In Muhuru Bay, Kenya, students are desperate to find any means possible to study. That’s right, STUDY. While so many kids in the U.S. cringe at the mere thought of having to study for their classes, the 400 eighth grade students that I worked with want so badly to achieve. Many sleep at school, using the extra night hours and the kerosene lamps of the school to “prep” for the nationwide exam that determine whether or not they go to high school. It is an exam that essentially, determines their futures. Some kids walk hours to borrow review books from wealthier students; others travel 40 kilometers down battered dirt roads, hitching rides from 5-seater cars smashed with 13 people. They are anxious to get to a commercial center. They want to buy books to study.
Kenyan kids in rural areas are determined to academically succeed.
What I realized, however, is that Kenyan kids living in rural areas, my kids, need a better way to “prep.” (Excuse any use of possessives while talking about students; teachers often become possessive about their students. As educators, we realize that other people’s kids quickly become our own.)

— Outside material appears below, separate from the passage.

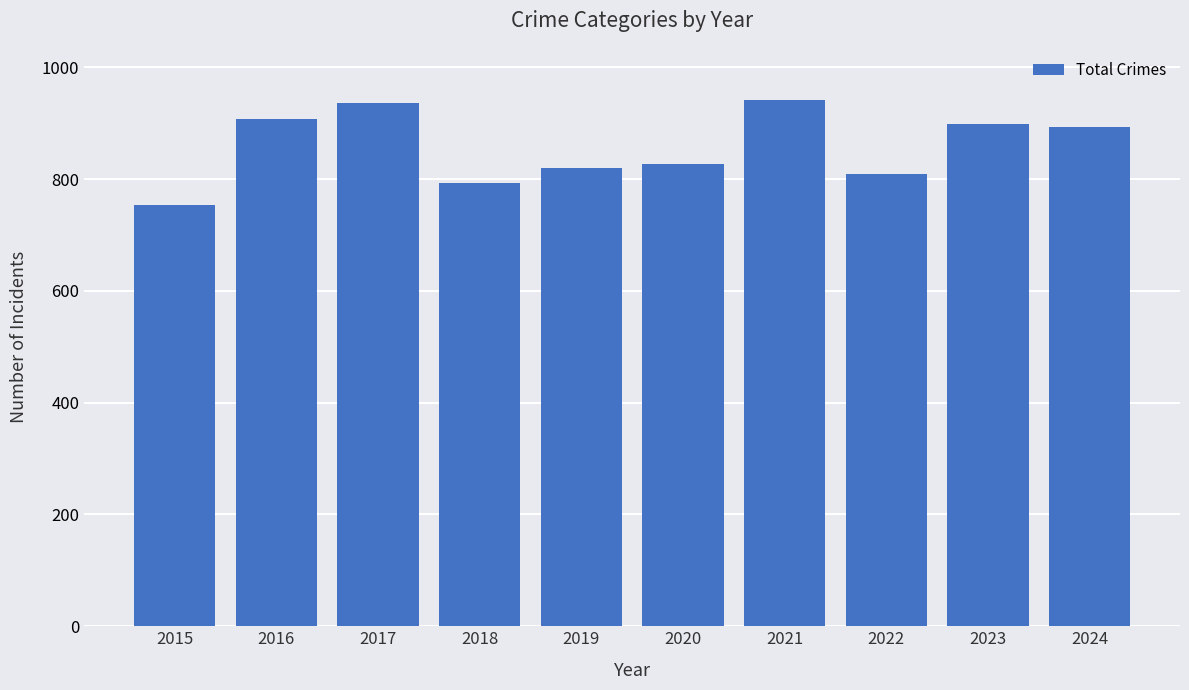

What is the difference between the values at 2015 and 2017?

182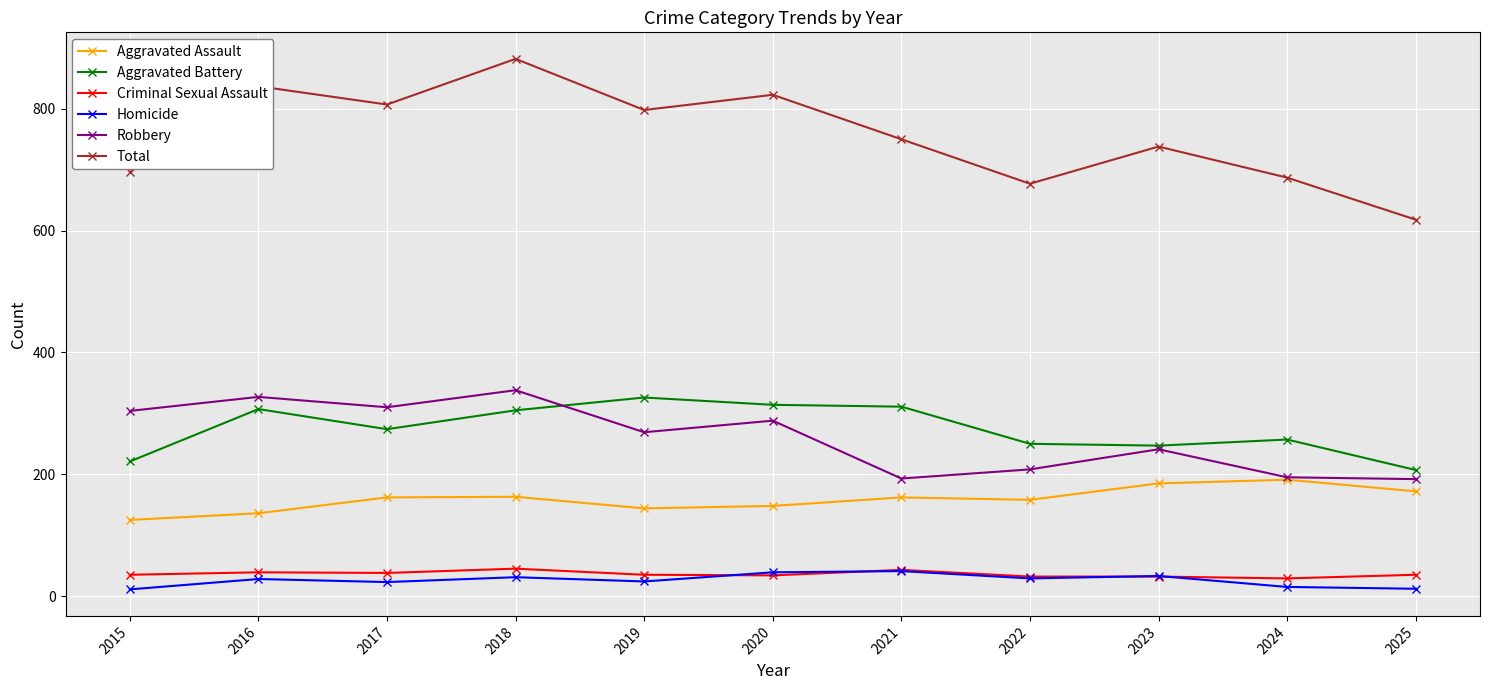

What is the value of the Aggravated Battery point at the 2nd from the left?

307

I lived in a hut with an eighth grade boy named Daniel. His father was one of the chiefs of the area, and thus, the family was well off in relation to the community as a whole. But donkeys still brought our water from Lake Victoria, we still had no consistent source of electricity, and we still used firewood and charcoal to heat our food. We were still impoverished. And Daniel, as “well off” as he was in the area, still managed to fail his exit exam from eighth grade, called the Kenyan Certificate of Primary Education exam (or KCPE for short) the first time he took it. He needed a better way to study.
Thus, we thought of the idea of what is now M-Prep, a mobile phone application that is completely aligned to the Kenyan curriculum and that allows students to review for their exams via SMS messaging.
Sure, students don’t have books. But they have phones.
Every single student I asked in every rural Kenyan village I visited said that s/he had access to a phone, usually a parent’s phone. That’s great news.
M-Prep is different from other educational technologies in rural developing areas because it does not focus on “giving” or providing free technological products. It focuses on providing a service on devices that students already have or have access to.
M-Prep offers access to educational review in a way that completely fits with the Kenyan National Curriculum. It is designed by teachers and is meant to supplement their learning. M-Prep is affordable, allowing students to pick and choose which subjects on which particular weeks students need to review. Kids don’t have to buy expensive books or travel long distances to get it. And M-Prep is fun. Had Daniel, or another student that failed their KCPE exam, been able to study on his parent’s mobile phone, he probably would have spent a lot more time reviewing. Phones are like toys. Kids love them.
Accessible, affordable, fun.
So, why is this all so important to social capital markets? Why should people care? From what I know after living and working in Kenya since 2008, Kenyan students: A.) Want to succeed and B.) Don’t have the means to do so. When you provide access to education in communities that are considered “hardship” or “remote,” the communities develop. Students learn how to help their communities and find ways to develop the community from within. And while infrastructure is great, and health is important, education spawns social entrepreneurs, like all the people attending SOCAP.
Education develops communities. We should care about that.